Formulae tried:                                                                              Outcome:

 

'Source Module'.Project Status                                                     No error, but no data

'Source Module'.Project Status[LOOKUP:ProjectStage]              Thinks, then "Format of mapping used for lookup doesn't match any dimension of the source"

'Source Module'.Project Status[SELECT:ProjectStage]                Invalid: "The name Gate used in the SELECT clause is not recognized as a list member or version in the model"

 

Thoughts?

 

Thanks in advance,

 

Best Answer

  • wquan
    Answer ✓

    Hi There,

     

    You can try using the firstnonblank or lastnonblank functions... but if you have the same project ID and Project stage it'll either pick the first or last down the ROWID hierarchy.

     

    Example is: 'Source Module'.Project Status[FIRSTNONBLANK:ProjectStage, FIRSTNONBLANK: Project ID]    

     

    Make sure that the Project ID is a line item in the module with a format of Project ID and a formula of ITEM('Project ID')

Answers

  • Thank you so much for this suggestion!  LASTNONBLANK is taking care of me nicely once I got my ducks in a row on the naming and such. 

     

    Something that isn't made clear in the Anapedia documentation is the requirement for the names of the matching criterion column having to match, not merely have identical list formatting.

     

    Also, I assume that using Sort on the module data entries has no impact on the output of FIRSTNONBLANK/LASTNONBLANK because it's only governed by the first/last occurrence as viewed with the default "un-Sort-ed" row order, and not, for instance, by the sorted order of the data in the last View shown when the formula was entered.

     

    Thank you again for your help!

  • Yep! From my usage of it, it's based on the order of the member in the list.

     

    Good luck with it all.

  • This approach also just helped me solve a formula error with lookup! Anyone know why firstnonblank works in this scenario and why lookup was not able to get the job done? 

     

    For my scenario I had 2 important columns

     

    Dimensions (ROW ID x Line Items (Transaction ID))

     

    ROW ID  TRANSACTION ID

    1              A

    2              B

    3              C

    4              D

     

    AND THEN TARGET MODULE

     

    Dimensions Transaction ID x Line Items (ROW ID)

     

    TRANSACTION ID         ROW ID

    A                                        ?
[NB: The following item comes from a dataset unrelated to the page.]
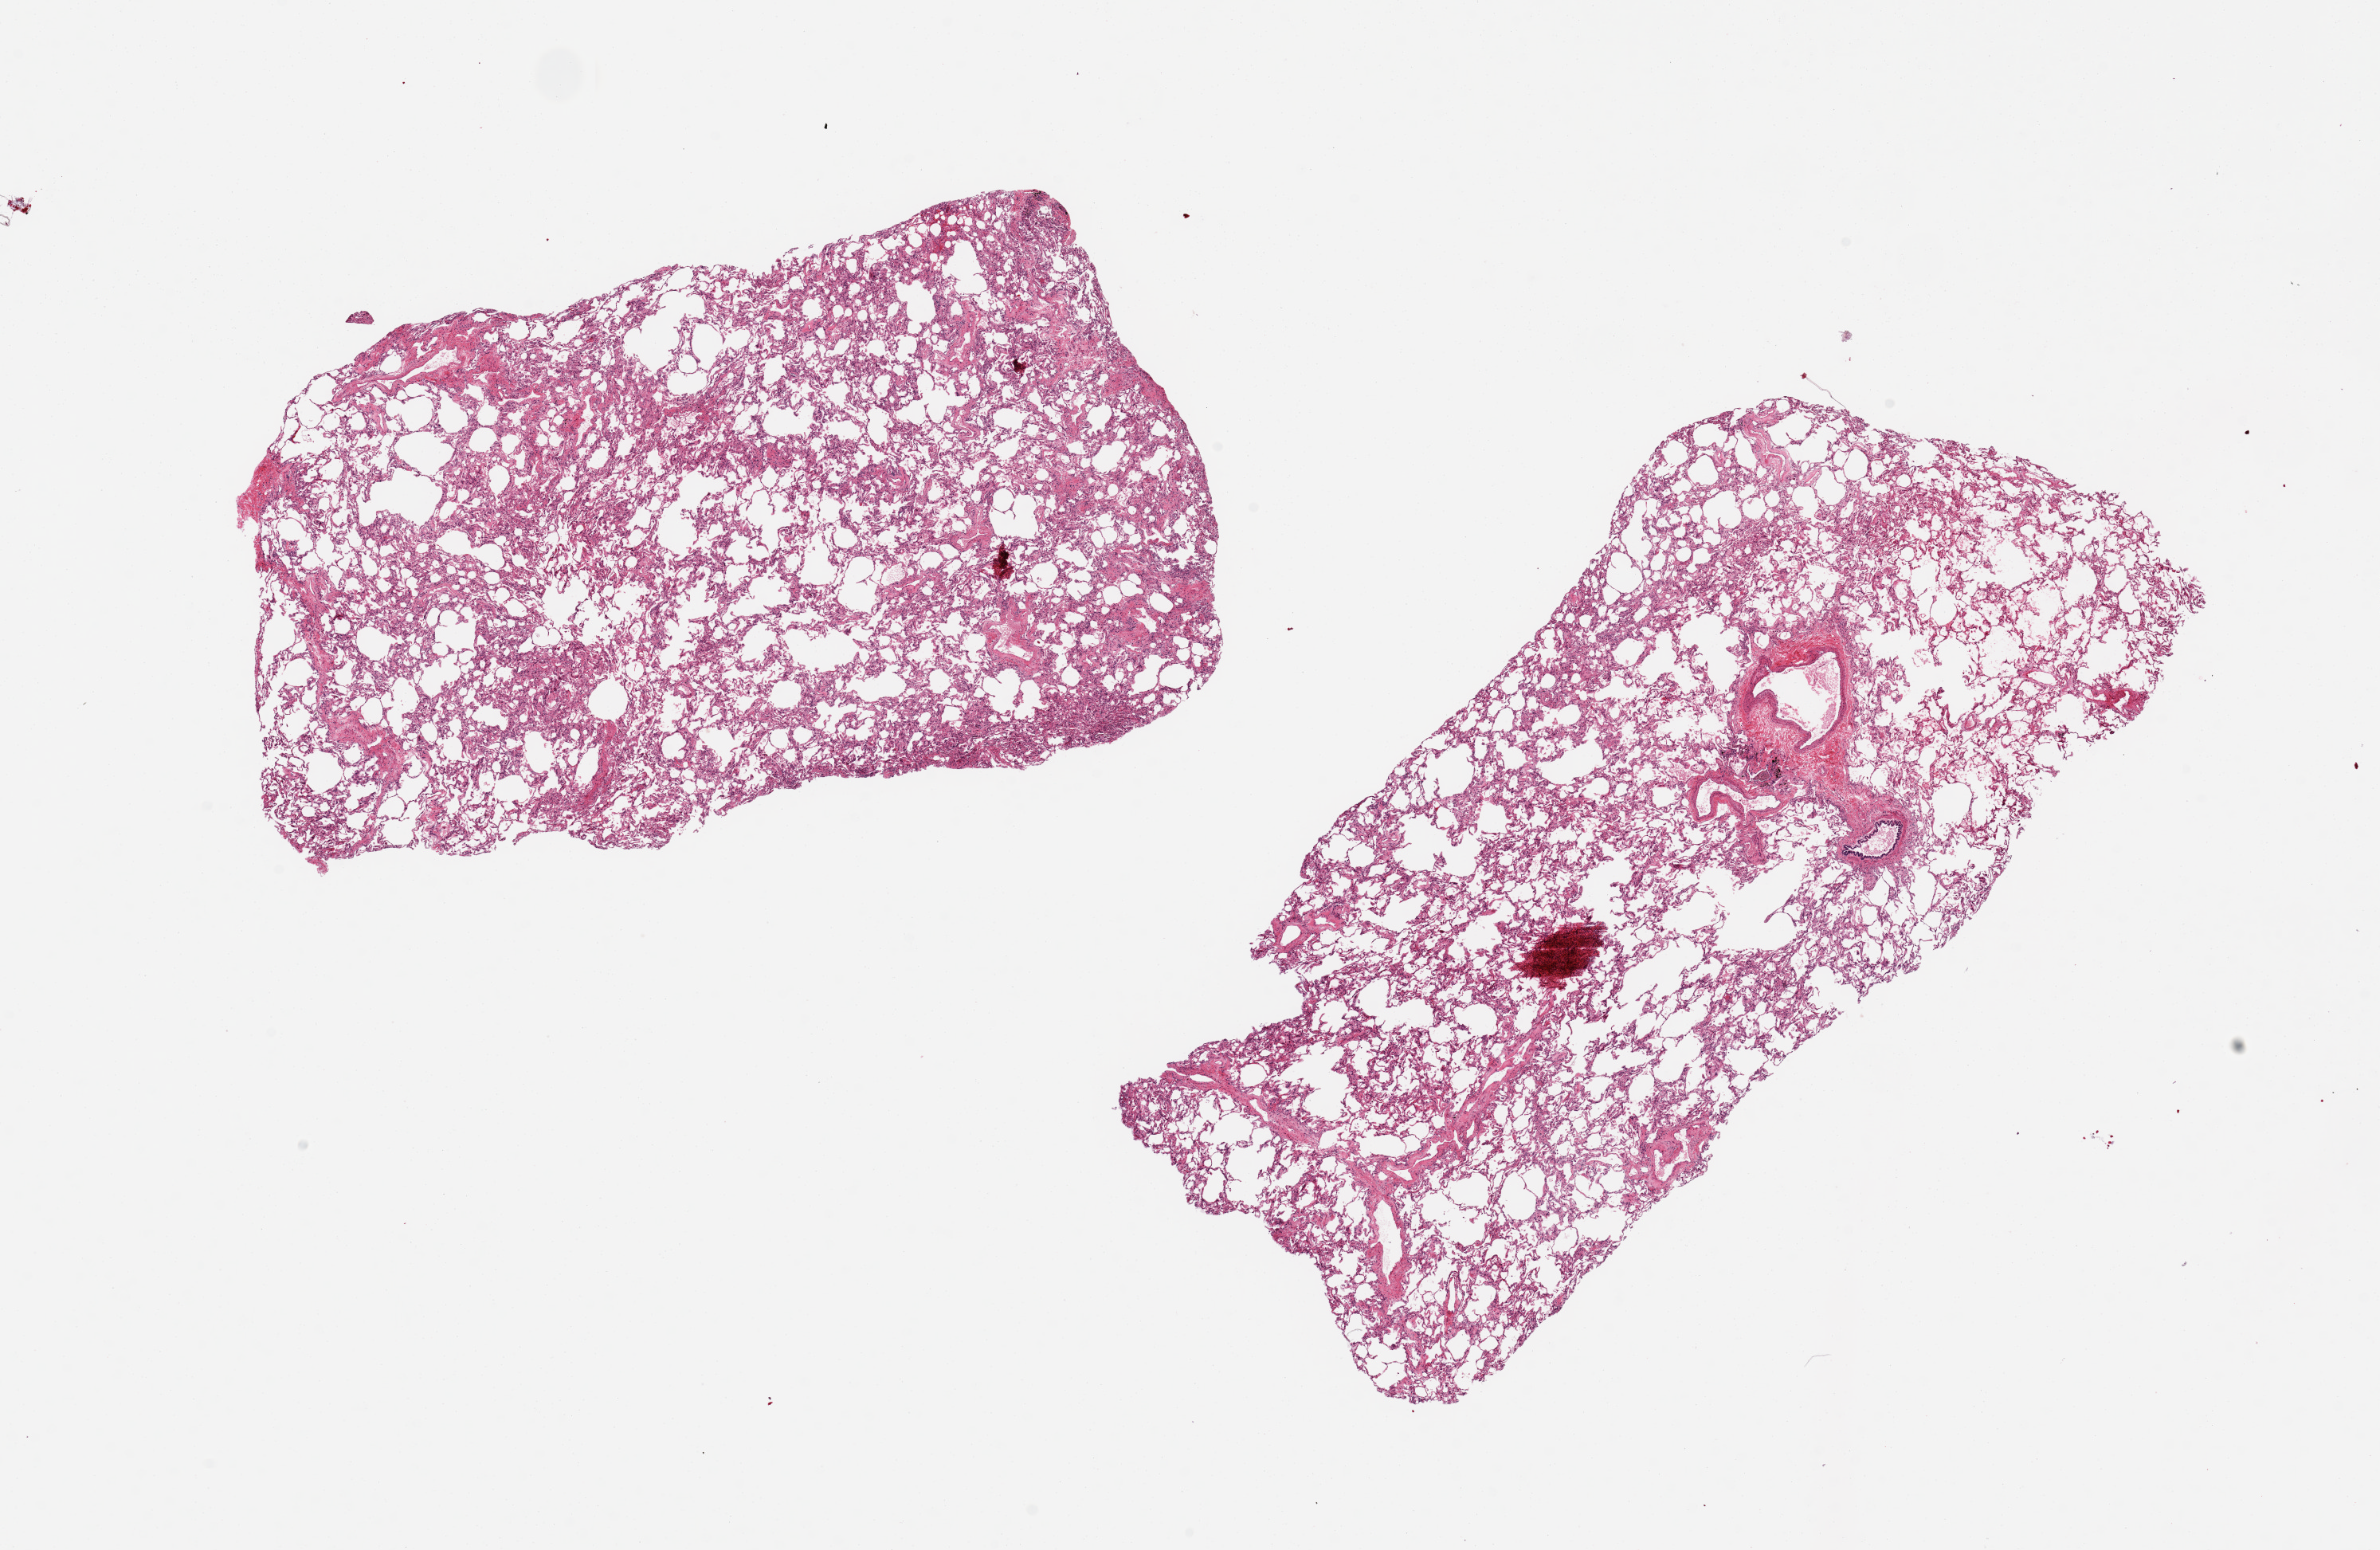
Whole-slide image, H&E stain — low-resolution overview of the scanned area, about 23.6 x 15.4 mm (from a 20x scan). PAXgene-fixed, paraffin-embedded tissue. Section of lung (target tissue). Donor tissue sample. Donor sex: female.
Review note (as recorded): 2 aliquots, ~9x5mm. Patchy mild edema, a few hyaline membranes.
    B                                        ?

    C                                        ?

    D                                        ?

     

    The formula that ended up working for me was: SourceModule.ROWID[FIRSTNONBLANK: SourceModule.TRANSACTIONID]

  • Tagging @wquan @JaredDolich if you guys have further insight?

  • @DaanishSoomar 

    My best guess would be that LOOKUP requires a list formatted line item in your TARGET module or from a SYSTEM module that uses the Dimension from the Source. FIRSTNONBLANK is like a SUM function where the list formatted line item is in the SOURCE or SYSTEM module that uses the Dimension of the TARGET. Good use case to test because it happens a lot.

  • @DaanishSoomar 

     

    @JaredDolich is correct in that the source has to have a list formatted line item that is shared in the target, in this case transactional ID.  The other question, from an architectural perspective, is why are you using ROW ID instead of a unique code which has meaning?

     

    Rob

  • Thanks @JaredDolich @rob_marshall
    And yes you are asking the right question. The goal is eventually to use a unique ID that has meaning. Working in an outdated model, helping the model rebuild according to best practices.

    This is a temporary solution until we get our ETL tool ready to go which will then help make row ID become obsolete!